Personal information
- Full name: Feliciano Magro
- Date of birth: 2 February 1979 (age 47)
- Place of birth: Zürich, Switzerland
- Height: 1.82 m (6 ft 0 in)
- Position: Midfielder

Senior career*
- Years: Team / Apps / (Gls)
- 1997–2000: Grasshopper / 32 / (1)
- 2000–2003: Udinese / 0 / (0)
- 2000–2001: → Basel (loan) / 31 / (5)
- 2001–2002: → Zürich (loan) / 31 / (4)
- 2003–2004: Grasshopper / 17 / (2)
- 2004: Landskrona / 7 / (1)
- 2005–2007: Djurgården / 24 / (1)
- 2006–2007: → Lugano (loan) / 16 / (3)
- 2008: Norrköping / 24 / (2)
- 2009: Grasshopper / 5 / (0)
- 2010–2011: Chiasso / 36 / (4)
- 2011–2012: Mendrisio / 15 / (5)

International career
- Switzerland U18
- 1999–2000: Italy U20 / 3 / (0)

= Feliciano Magro =

Italian-Swiss footballer (born 1979)

Feliciano "Felix" Magro (born 2 February 1979) is a former footballer. Born in Switzerland, he represented both that nation and Italy at youth international levels.

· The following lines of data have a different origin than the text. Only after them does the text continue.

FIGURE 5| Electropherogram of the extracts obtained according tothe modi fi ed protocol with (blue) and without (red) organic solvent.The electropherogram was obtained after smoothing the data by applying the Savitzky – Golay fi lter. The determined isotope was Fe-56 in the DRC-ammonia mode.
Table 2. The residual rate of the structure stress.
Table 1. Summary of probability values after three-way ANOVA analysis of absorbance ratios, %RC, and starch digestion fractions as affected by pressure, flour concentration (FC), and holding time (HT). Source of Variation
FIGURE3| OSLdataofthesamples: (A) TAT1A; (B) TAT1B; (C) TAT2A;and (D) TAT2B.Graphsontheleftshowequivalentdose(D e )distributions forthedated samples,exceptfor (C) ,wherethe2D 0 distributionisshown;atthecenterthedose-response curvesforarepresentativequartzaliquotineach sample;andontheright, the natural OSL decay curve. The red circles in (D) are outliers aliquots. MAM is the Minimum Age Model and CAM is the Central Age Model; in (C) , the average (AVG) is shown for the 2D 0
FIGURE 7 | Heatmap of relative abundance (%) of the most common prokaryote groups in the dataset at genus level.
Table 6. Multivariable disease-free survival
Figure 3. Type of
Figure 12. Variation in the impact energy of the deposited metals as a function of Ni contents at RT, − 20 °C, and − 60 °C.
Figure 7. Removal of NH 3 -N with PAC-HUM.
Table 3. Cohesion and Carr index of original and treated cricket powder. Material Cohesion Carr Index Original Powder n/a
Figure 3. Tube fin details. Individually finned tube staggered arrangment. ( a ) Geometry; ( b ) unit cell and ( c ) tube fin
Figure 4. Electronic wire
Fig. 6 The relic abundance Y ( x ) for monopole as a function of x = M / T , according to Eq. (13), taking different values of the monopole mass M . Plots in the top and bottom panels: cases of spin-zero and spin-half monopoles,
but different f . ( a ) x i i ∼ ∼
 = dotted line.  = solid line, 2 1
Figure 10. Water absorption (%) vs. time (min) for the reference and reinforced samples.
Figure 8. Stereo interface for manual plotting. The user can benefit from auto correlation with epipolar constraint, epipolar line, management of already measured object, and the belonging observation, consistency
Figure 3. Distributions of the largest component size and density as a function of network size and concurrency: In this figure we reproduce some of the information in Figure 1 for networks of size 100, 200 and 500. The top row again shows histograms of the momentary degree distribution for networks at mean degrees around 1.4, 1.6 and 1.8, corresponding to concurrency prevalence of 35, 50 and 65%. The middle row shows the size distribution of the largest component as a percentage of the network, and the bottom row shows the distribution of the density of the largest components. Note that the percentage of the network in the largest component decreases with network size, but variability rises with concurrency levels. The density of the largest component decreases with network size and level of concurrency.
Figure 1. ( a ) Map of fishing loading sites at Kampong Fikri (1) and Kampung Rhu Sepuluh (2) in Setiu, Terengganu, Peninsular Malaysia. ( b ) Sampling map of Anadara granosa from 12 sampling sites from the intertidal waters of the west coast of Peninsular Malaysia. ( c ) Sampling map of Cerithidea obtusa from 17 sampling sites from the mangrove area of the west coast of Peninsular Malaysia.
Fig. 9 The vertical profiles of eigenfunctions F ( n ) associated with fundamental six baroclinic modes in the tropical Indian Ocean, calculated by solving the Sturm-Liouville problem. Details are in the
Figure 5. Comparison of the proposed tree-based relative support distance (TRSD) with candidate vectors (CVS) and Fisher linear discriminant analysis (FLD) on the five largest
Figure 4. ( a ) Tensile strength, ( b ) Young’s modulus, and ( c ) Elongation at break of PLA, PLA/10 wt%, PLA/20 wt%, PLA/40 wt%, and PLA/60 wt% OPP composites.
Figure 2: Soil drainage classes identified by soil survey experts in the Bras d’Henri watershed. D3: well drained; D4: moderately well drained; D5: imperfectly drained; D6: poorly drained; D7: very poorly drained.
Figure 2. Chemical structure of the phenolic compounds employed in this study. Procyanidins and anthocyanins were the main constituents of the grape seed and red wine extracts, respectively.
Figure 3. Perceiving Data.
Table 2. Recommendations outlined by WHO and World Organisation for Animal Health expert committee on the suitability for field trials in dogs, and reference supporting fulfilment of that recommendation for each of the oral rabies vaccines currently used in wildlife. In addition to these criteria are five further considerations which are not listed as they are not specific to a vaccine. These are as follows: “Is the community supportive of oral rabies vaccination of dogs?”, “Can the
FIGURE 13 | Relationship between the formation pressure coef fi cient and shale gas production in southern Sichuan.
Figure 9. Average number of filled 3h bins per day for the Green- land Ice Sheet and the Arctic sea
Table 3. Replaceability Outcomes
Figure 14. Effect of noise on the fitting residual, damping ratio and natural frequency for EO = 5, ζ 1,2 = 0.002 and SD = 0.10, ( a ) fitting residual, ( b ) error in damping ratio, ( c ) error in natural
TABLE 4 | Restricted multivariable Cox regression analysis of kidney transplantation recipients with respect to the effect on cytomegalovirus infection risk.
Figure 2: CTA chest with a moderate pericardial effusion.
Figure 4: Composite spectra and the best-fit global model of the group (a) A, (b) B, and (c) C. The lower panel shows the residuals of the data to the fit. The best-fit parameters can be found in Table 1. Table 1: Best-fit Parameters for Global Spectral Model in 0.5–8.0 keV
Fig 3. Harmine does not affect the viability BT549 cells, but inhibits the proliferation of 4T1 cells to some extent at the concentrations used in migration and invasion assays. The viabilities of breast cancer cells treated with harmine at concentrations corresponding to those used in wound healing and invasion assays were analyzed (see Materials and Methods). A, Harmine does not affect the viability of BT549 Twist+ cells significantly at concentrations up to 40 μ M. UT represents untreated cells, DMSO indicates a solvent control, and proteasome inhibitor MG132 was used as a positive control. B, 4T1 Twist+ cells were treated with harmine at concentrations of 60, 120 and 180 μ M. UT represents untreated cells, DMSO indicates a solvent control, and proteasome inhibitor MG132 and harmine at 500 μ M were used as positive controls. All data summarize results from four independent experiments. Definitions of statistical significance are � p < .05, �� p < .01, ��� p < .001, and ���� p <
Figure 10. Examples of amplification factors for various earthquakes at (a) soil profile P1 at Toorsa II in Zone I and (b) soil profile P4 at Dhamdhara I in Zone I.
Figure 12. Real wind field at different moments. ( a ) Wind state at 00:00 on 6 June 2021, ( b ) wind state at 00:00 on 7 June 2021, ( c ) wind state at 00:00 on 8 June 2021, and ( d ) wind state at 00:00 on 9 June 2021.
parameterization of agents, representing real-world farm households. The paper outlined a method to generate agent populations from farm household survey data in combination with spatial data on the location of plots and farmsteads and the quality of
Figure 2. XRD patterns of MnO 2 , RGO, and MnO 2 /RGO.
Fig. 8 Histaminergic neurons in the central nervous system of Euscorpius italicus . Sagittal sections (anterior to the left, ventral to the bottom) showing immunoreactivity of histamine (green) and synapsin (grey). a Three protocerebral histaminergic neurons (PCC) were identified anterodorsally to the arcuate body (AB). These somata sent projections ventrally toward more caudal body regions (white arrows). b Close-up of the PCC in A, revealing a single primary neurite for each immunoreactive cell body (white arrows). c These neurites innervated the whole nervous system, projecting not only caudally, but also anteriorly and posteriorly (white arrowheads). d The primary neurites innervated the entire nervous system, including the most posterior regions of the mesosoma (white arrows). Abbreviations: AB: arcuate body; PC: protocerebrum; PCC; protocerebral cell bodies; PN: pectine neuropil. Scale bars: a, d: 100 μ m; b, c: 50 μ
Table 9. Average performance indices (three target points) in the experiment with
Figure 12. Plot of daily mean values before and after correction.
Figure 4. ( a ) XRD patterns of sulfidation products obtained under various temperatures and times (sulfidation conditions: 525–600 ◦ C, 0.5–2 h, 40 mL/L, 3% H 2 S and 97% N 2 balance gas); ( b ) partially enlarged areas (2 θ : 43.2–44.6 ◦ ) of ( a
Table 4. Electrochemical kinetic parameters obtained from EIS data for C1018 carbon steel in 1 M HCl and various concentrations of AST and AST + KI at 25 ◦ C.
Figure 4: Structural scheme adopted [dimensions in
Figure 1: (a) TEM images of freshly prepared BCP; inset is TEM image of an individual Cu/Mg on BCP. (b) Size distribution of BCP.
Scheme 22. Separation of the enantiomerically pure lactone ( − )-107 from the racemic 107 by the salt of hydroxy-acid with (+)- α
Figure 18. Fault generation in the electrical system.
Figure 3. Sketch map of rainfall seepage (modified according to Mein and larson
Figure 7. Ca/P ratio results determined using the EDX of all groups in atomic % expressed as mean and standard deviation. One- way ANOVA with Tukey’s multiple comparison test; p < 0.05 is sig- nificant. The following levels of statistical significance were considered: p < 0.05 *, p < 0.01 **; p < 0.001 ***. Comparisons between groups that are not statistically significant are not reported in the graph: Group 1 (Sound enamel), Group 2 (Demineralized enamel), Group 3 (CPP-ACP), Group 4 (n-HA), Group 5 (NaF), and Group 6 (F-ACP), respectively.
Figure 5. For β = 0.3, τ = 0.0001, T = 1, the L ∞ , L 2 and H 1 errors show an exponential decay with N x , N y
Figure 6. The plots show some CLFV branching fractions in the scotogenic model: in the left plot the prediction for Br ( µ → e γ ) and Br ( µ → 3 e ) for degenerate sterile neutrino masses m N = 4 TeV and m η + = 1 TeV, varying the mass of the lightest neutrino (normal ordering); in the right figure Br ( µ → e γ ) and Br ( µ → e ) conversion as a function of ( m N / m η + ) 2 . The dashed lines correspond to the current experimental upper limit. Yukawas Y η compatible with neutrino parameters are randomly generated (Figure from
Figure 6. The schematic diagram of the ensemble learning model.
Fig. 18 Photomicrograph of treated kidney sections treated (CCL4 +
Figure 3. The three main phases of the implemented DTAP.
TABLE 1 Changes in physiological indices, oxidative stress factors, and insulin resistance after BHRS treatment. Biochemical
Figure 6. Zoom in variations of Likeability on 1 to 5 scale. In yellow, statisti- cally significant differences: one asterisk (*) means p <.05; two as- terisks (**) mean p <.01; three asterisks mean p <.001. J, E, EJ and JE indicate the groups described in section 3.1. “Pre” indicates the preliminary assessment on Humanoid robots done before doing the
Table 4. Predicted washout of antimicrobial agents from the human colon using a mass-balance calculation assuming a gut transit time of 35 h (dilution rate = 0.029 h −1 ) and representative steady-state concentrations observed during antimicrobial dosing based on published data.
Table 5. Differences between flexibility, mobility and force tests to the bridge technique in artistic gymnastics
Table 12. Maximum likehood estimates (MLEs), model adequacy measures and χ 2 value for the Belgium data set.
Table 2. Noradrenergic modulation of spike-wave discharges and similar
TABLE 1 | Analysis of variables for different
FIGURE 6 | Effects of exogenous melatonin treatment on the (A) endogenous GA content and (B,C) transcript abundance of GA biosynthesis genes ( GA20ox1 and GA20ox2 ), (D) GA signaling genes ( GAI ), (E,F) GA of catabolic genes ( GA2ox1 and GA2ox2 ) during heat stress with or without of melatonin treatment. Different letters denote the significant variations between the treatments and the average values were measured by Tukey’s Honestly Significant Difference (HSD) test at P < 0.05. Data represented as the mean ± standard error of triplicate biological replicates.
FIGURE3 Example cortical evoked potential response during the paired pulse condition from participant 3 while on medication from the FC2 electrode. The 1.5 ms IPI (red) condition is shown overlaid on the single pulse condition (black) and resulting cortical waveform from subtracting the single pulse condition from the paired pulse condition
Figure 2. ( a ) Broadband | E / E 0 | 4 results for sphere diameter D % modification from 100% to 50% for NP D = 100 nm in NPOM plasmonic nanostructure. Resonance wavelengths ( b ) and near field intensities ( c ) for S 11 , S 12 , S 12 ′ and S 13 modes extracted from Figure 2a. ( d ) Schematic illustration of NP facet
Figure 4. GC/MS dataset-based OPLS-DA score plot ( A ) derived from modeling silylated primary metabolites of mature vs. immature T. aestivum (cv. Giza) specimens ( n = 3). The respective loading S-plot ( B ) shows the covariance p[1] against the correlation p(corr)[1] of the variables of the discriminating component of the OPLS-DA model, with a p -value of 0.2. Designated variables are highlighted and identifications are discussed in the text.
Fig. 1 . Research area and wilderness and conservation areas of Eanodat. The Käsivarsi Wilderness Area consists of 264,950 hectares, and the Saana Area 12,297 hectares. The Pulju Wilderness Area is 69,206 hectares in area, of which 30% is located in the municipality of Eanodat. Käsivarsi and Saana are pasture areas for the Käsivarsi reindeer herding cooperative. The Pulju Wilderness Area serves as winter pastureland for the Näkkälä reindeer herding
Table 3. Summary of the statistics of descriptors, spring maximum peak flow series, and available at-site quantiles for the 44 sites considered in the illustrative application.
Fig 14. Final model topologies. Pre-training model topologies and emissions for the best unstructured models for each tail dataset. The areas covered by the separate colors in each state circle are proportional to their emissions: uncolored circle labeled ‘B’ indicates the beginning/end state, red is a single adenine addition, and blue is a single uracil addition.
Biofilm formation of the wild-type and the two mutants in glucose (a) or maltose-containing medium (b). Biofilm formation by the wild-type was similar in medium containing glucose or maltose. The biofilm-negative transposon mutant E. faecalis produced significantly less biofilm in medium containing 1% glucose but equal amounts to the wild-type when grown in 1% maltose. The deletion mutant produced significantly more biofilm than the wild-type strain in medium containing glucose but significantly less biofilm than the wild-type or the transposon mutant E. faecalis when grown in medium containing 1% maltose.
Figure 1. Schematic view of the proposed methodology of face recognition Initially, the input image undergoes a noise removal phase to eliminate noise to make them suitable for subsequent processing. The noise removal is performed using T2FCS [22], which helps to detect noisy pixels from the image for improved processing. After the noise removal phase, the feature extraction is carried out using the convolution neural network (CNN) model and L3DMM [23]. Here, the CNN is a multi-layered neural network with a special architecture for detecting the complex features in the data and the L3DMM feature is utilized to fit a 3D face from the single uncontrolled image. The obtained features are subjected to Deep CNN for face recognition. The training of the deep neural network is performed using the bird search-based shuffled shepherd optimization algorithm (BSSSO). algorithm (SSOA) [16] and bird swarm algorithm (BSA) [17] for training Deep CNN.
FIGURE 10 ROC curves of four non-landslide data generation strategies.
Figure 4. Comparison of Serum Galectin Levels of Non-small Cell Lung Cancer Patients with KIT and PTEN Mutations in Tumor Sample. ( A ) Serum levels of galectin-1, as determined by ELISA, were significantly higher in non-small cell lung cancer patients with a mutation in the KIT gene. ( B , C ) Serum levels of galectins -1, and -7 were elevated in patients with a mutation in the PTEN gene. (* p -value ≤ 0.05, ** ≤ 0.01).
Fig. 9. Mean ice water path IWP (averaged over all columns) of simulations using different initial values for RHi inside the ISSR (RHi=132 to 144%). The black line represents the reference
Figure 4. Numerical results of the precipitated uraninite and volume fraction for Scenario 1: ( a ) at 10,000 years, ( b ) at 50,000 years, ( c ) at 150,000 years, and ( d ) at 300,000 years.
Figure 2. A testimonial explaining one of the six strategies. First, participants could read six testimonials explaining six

Magro's father is from Capo d'Orlando, Sicily and his mother is from Lucerne.

==Career==
Magro was signed by Udinese in January 2000, signing a contract until 2004. He was loaned back to Switzerland, first to FC Basel and then to FC Zürich, but he broken his leg in 2002 and had to rest for a year.

He came to Djurgårdens IF on free transfer from Landskrona BoIS at the start of the 2005 season, and he returned from a loan to AC Lugano. In late 2007, when his contract with DIF had run out, he signed a three-year contract with IFK Norrköping. In January 2009, he terminated his contract with the club. and joined Grasshopper Club Zürich.

After a few months without a team, he left for 1.Liga side Chiasso in April 2010 and won promotion back to the Challenge League.

===International===
A Swiss youth international, Magro chose to represent Italy in 1999. He played for the Italy U20 team at the 2000 Toulon Tournament.